Most of us are picture-takers of puppies and babies, of special occasions and scenic vacations; some of us take it further when we’re traveling, and even call ourselves photographers. We snap and click away, view and/or download the results and then…. We share those tiny smart phone images with our generally-unappreciative best friends, we email them to Grandma or, in order to cherish them forever, we file them on our laptops or in the Cloud. And sometimes we even look at them again.
MY photos are much too interesting to live lonely Cloud lives…so, like the Clooneys, I’m putting them on display. I started my ancestor wall a few years ago, but soon ran out of restoration-worthy photos of all those old Norwegians (and a Swede or two.) Meanwhile I was visiting the world’s most interesting highways and byways, railways and sea lanes, and taking a few thousand photos, even occasionally a brilliant, breathtaking, possibly unique view of here or there. How nice it would be, I often thought, to have my distinctive images, my significant memories of times and places, easily accessible to not only my mind’s eye but also to my actual squinty allergy-reddened blue eye. What to do?
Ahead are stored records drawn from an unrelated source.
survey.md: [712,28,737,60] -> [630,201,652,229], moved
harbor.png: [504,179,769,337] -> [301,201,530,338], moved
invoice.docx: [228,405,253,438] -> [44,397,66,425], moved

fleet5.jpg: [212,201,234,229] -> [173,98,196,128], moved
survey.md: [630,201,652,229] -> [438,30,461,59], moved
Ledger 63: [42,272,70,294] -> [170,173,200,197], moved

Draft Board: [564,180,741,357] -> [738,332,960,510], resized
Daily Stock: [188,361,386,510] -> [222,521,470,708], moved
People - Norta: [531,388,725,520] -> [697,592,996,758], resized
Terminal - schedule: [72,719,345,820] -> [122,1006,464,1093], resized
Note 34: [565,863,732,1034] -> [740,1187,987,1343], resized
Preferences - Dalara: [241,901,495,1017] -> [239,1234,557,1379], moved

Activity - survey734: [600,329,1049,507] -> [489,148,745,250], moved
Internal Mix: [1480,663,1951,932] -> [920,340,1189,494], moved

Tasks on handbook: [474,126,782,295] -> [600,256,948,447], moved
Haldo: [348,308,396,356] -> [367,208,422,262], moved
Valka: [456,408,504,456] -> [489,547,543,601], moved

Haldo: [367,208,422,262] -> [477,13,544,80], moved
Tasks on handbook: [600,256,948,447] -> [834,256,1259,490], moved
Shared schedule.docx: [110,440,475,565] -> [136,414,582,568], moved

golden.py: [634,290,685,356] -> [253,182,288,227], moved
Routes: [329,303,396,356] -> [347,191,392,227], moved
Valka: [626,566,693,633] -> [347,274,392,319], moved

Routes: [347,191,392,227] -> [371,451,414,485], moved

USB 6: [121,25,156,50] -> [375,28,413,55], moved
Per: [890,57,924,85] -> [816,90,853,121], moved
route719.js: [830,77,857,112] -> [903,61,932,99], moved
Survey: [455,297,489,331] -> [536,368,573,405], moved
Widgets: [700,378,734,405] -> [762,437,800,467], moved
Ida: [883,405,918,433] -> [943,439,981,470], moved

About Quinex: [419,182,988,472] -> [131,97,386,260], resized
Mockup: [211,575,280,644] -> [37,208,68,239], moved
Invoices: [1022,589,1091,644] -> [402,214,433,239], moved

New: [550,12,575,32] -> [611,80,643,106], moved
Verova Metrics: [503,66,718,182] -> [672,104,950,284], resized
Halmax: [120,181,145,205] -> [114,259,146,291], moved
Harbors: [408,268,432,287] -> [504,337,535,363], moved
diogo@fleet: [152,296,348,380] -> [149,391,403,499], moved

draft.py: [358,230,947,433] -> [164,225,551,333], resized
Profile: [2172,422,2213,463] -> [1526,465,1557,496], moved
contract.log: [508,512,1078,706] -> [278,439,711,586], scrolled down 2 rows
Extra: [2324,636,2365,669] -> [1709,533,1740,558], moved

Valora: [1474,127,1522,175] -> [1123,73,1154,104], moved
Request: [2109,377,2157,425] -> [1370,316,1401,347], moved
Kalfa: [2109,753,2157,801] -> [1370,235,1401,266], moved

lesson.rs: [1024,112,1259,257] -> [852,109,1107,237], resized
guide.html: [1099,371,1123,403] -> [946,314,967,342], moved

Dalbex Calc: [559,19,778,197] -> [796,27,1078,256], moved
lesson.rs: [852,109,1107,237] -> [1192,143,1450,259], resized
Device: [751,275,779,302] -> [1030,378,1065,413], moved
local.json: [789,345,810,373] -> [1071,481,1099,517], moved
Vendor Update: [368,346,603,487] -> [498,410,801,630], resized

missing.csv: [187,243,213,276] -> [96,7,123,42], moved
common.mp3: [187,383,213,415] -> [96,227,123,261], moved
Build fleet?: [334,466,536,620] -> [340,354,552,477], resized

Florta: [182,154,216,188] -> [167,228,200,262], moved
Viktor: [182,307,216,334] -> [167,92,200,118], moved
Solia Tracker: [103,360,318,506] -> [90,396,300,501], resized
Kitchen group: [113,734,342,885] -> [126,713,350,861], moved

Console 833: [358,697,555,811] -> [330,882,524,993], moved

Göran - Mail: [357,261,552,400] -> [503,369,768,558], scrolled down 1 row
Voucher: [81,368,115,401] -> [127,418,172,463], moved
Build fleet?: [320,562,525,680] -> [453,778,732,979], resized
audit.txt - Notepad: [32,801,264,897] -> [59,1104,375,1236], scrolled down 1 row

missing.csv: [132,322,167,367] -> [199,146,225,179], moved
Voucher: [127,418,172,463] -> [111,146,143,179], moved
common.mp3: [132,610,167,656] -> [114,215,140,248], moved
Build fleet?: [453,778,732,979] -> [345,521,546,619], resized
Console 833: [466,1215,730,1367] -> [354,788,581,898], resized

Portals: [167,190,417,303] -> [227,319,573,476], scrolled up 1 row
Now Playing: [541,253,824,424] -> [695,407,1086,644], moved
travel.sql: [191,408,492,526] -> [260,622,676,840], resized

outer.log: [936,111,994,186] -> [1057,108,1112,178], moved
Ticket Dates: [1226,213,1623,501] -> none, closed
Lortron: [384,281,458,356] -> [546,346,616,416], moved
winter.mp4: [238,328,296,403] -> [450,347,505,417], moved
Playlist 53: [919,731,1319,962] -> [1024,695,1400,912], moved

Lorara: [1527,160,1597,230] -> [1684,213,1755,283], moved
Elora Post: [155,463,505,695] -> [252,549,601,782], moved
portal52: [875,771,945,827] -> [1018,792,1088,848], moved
The solution.Walls. They surround me with only a tasteful artwork or two—that one good piece by my favorite artist, that fascinatingly ugly mask from a Haitian road trip. But there’s so much more space on them. White space. Truthfully, I’ve never been a fan of white space in brochures, on websites…or on walls. Why not give those special pieces their own space in a quiet bedroom and cover the kitchen/dining/living room walls (actually all one big room but that’s apartment life for you) with my photos, those special photos from the 110 or so countries I’ve visited.
The Clooneys and I have a lot in common; my sons are roughly as good-looking as George, although unfortunately they did not listen to me when I told them to invest in tequila. And my ‘abode of too-many pictures’ will be just as interestingly cluttered with the fine memories of lives lived as their house. Not sure about the ceilings yet.
**In case you are curious, I scan old photos and email the older and the newer digital ones to Carr Imaging, where my friends Pat and Barbara brighten them up a bit or do more serious restoration for the oldest snapshots, and then print and mount them. Granddaughter Patricia, the artist in the family, comes over to place them on the walls. Voila! My life…being lived…so far.